Registry key HKEY_LOCAL_MACHINE\SOFTWARE\Classes\CLSID\{D4027C7F-154A-4066-A1AD-4243D8127440}\ not found.
========== COMMANDS ==========
C:\Windows\System32\drivers\etc\Hosts moved successfully.
HOSTS file reset successfully

OTL by OldTimer - Version 3.2.4.1 log created on 05132010_094929

Hi
Another problem.
My host file is now clean but not worikng anymore.
I need to use it and no ip resolved correctly.
I've tried : ipconfig /displaydns
and somtimes it return with:
"could not display the dns resolver cache"
and somtimes with log list of name of sites that I don't know ("s3.apture.com" for instance)
thanks

Please download and run this tool.

Download Malwarebytes' Anti-Malware from Here

Double Click mbam-setup.exe to install the application.

• Make sure a checkmark is placed next to Update Malwarebytes' Anti-Malware and Launch Malwarebytes' Anti-Malware, then click Finish.
  
• If an update is found, it will download and install the latest version.
  
• Once the program has loaded, select "Perform Quick Scan", then click Scan.
  
• The scan may take some time to finish,so please be patient.
  
• When the scan is complete, click OK, then Show Results to view the results.
  
• Make sure that everything is checked, and click Remove Selected.
  
• When disinfection is completed, a log will open in Notepad and you may be prompted to Restart. (See Note)
  
• The log is automatically saved by MBAM and can be viewed by clicking the Logs tab in MBAM.
  

Note:
If MBAM encounters a file that is difficult to remove, you will be presented with 1 of 2 prompts.
Click OK to either and let MBAM proceed with the disinfection process.
If asked to restart the computer, please do so immediately.

Post the contents of the MBAM Log.

Hi
Thanks but no result.
Still hosts file not working
Still browsers windows open with ads.
log:

Malwarebytes' Anti-Malware 1.46
www.malwarebytes.org

Database version: 4100

Windows 6.1.7600
Internet Explorer 8.0.7600.16385

14/05/2010 19:59:18
mbam-log-2010-05-14 (19-59-18).txt

Scan type: Full scan (C:\|)
Objects scanned: 534482
Time elapsed: 1 hour(s), 34 minute(s), 10 second(s)

Memory Processes Infected: 0
Memory Modules Infected: 0
Registry Keys Infected: 0
Registry Values Infected: 0
Registry Data Items Infected: 0
Folders Infected: 0
Files Infected: 0

Memory Processes Infected:
(No malicious items detected)

Memory Modules Infected:
(No malicious items detected)

Registry Keys Infected:
(No malicious items detected)

Registry Values Infected:
(No malicious items detected)

Registry Data Items Infected:
(No malicious items detected)

Folders Infected:
(No malicious items detected)

Files Infected:
(No malicious items detected)

Hello.

I see that you are running µTorrent.
P2P(Peer to peer) applications are designed to help you easily share and distribute files between you and a group of people. But they can also be used to distribute malware, and thus are not considered safe.

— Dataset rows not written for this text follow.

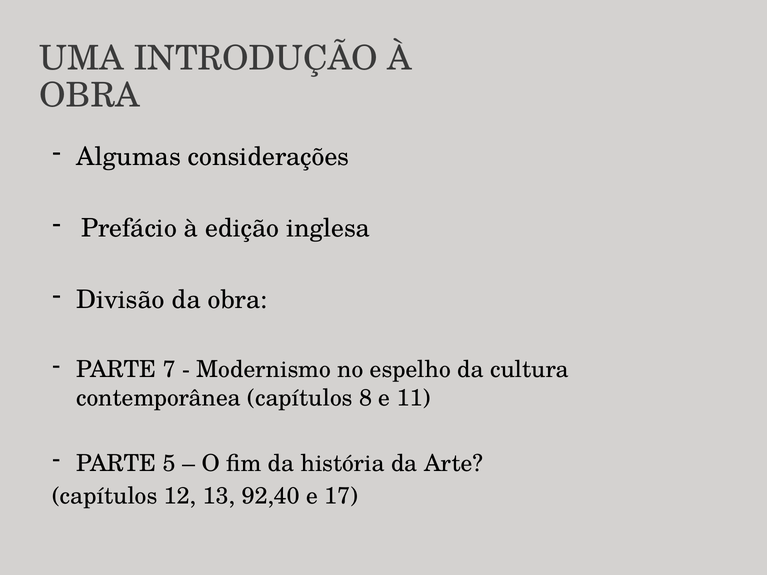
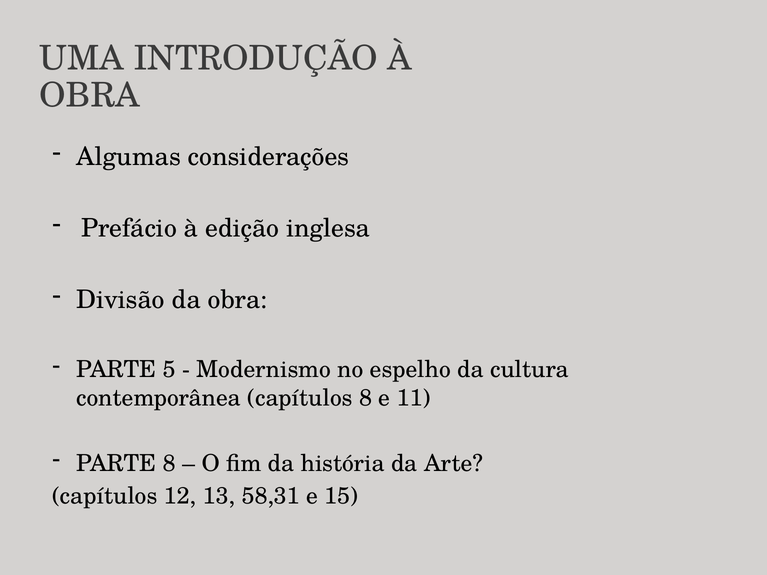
7: 7 -> 5
PARTE 5: 5 -> 8
92,40: 92,40 -> 58,31
17: 17 -> 15
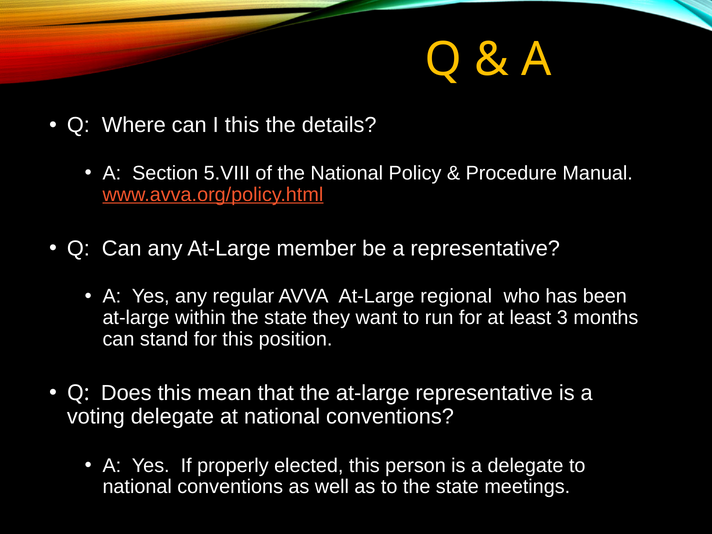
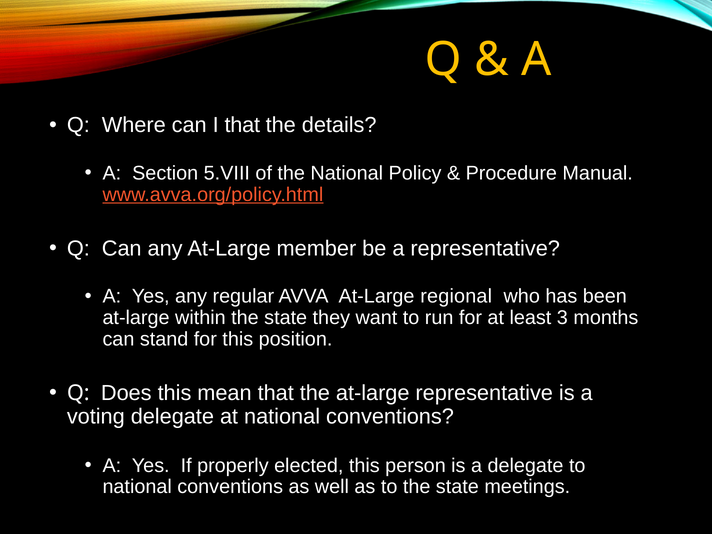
I this: this -> that
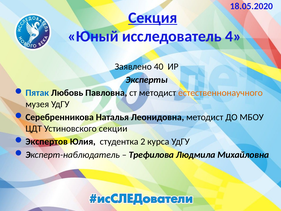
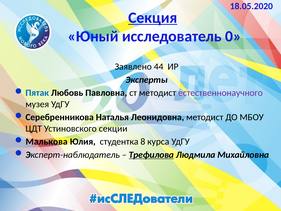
4: 4 -> 0
40: 40 -> 44
естественнонаучного colour: orange -> purple
Экспертов: Экспертов -> Малькова
2: 2 -> 8
Трефилова underline: none -> present
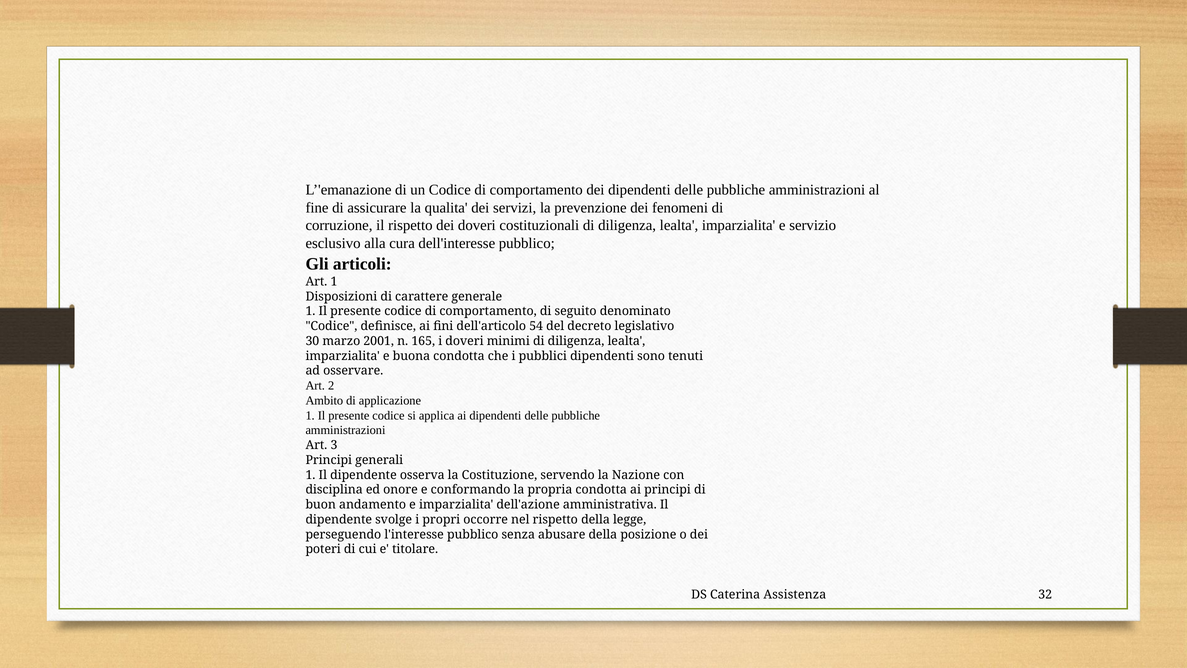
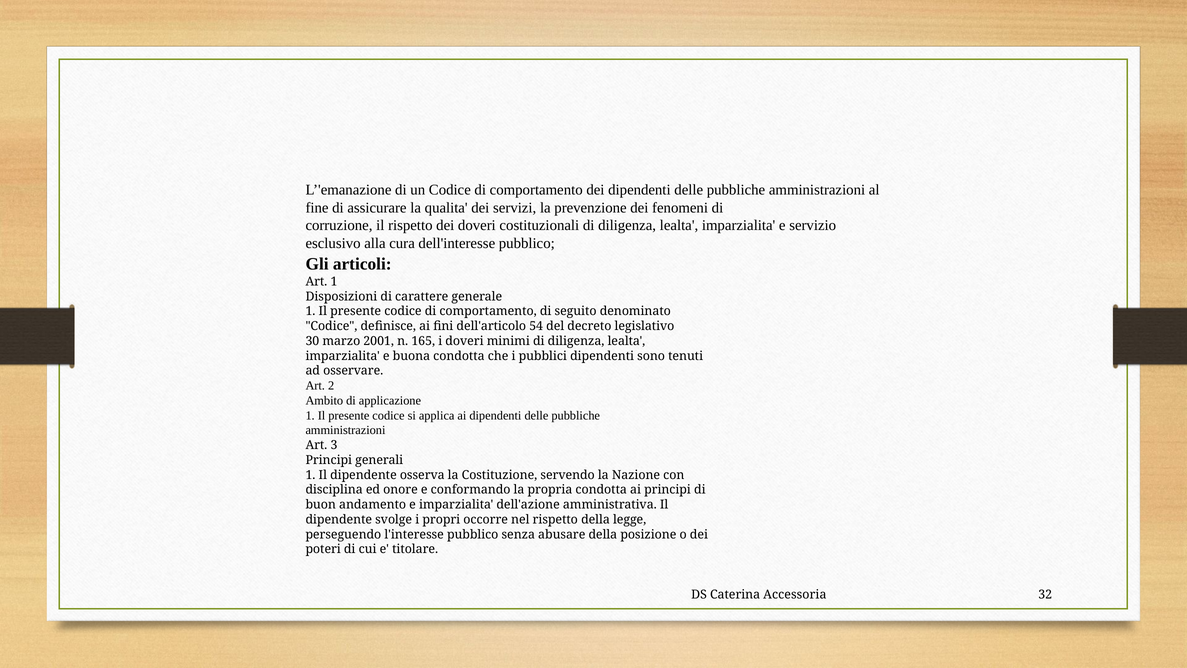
Assistenza: Assistenza -> Accessoria
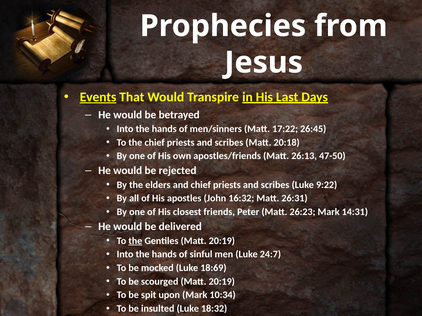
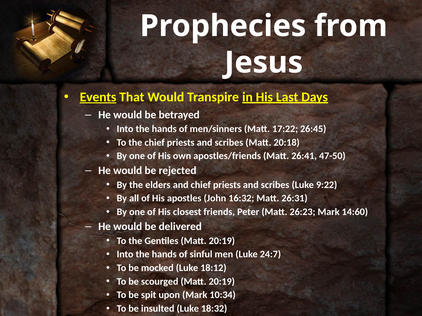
26:13: 26:13 -> 26:41
14:31: 14:31 -> 14:60
the at (135, 241) underline: present -> none
18:69: 18:69 -> 18:12
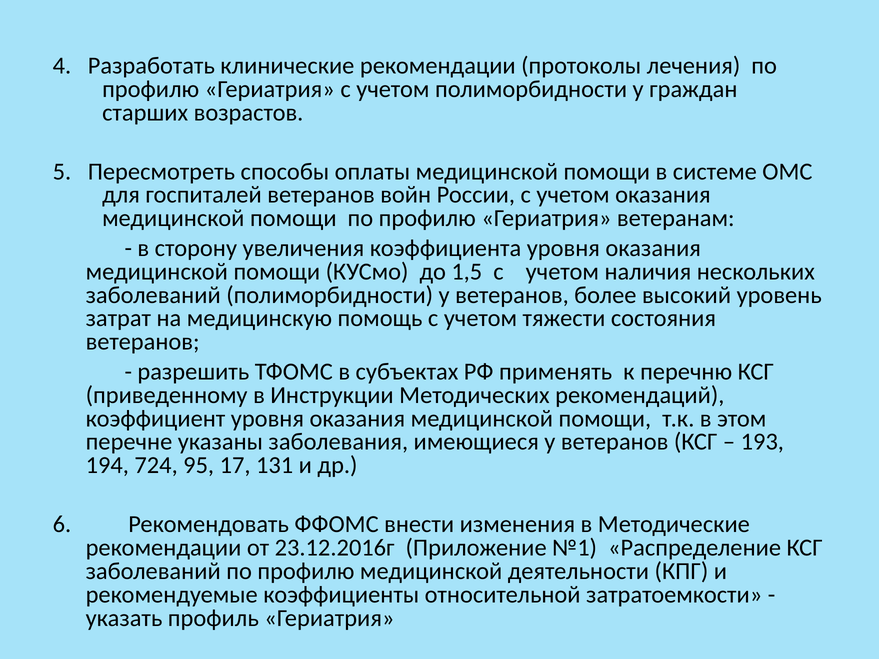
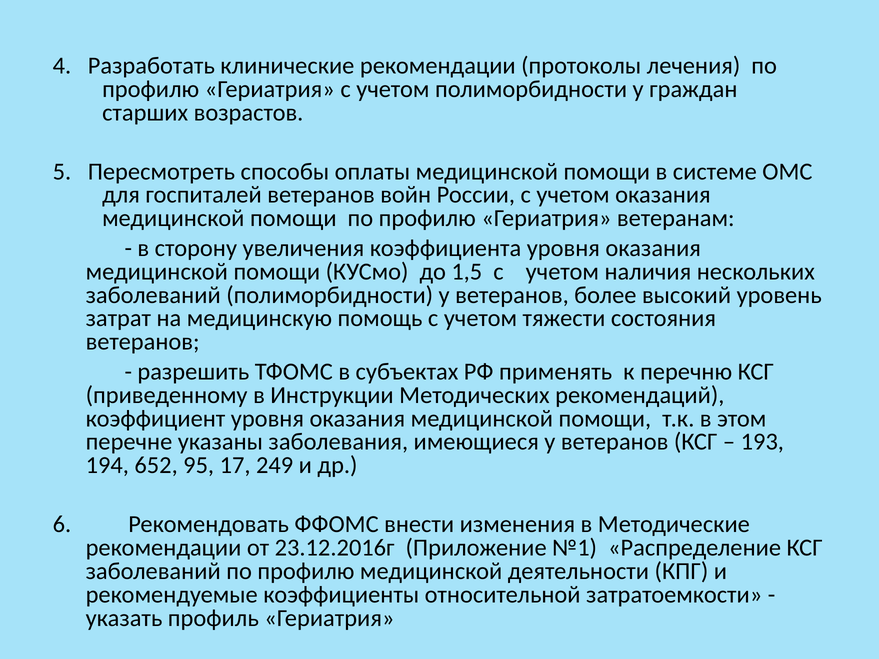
724: 724 -> 652
131: 131 -> 249
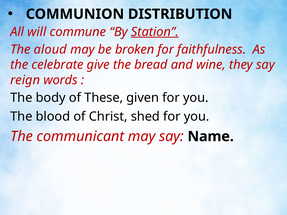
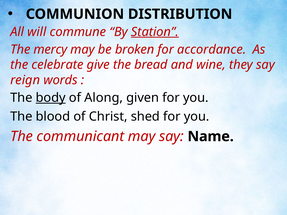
aloud: aloud -> mercy
faithfulness: faithfulness -> accordance
body underline: none -> present
These: These -> Along
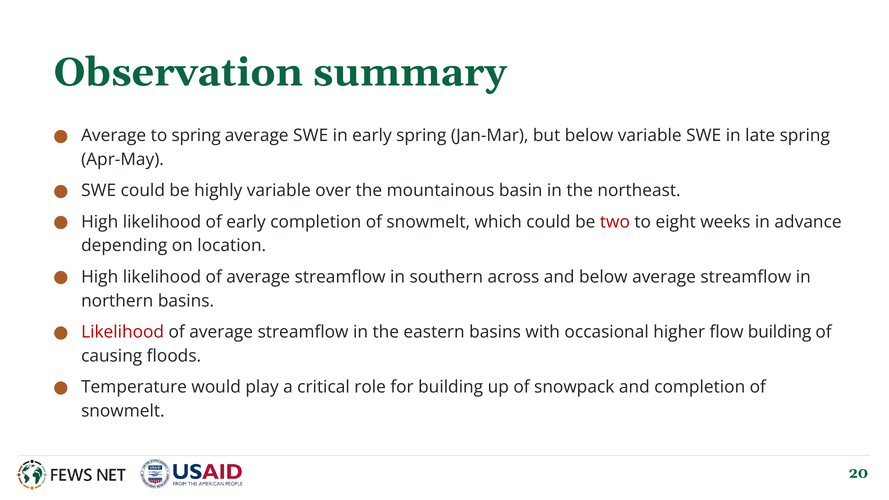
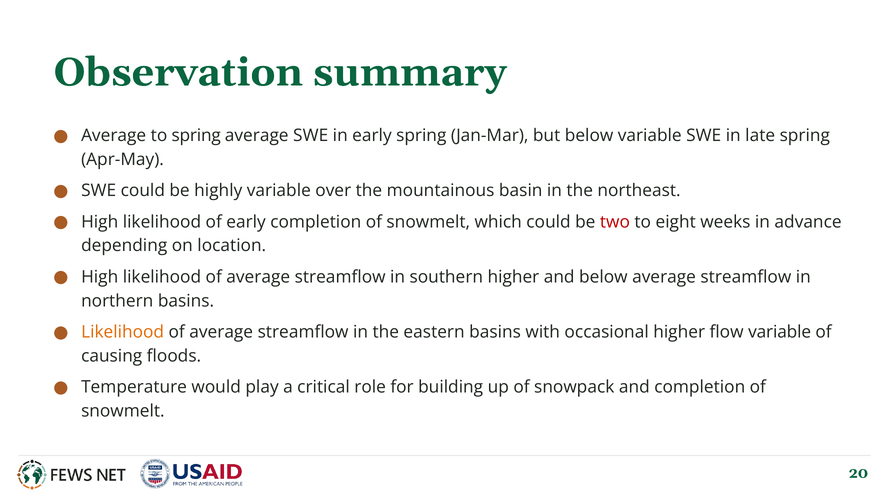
southern across: across -> higher
Likelihood at (123, 332) colour: red -> orange
flow building: building -> variable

• Click Start >> Control Panel.
  
• Under the Programs click Uninstall a Program
  
• Highlight µTorrent
  
• Click on the Uninstall/Change button at the top.
  

Run ESET Online Scan
Please do an online scan with ESET Online Scanner. Please use Internet Explorer as it uses ActiveX.

• Check (tick) this box: YES, I accept the Terms of Use.
  
• Click on the Start button next to it.
  
• When prompted to run ActiveX. click Yes.
  
• You will be asked to install an ActiveX. Click Install.
  
• Once installed, the scanner will be initialized.
  
• After the scanner is initialized, click Start.
  
• Check (tick) Remove found threats box.
  
• Check (tick) Scan unwanted applications.
  
• Click on Scan.
  
• It will start scanning. Please be patient.
  
• Once the scan is done, the log will be saved here: C:\Program Files\esetonlinescanner\log.txt.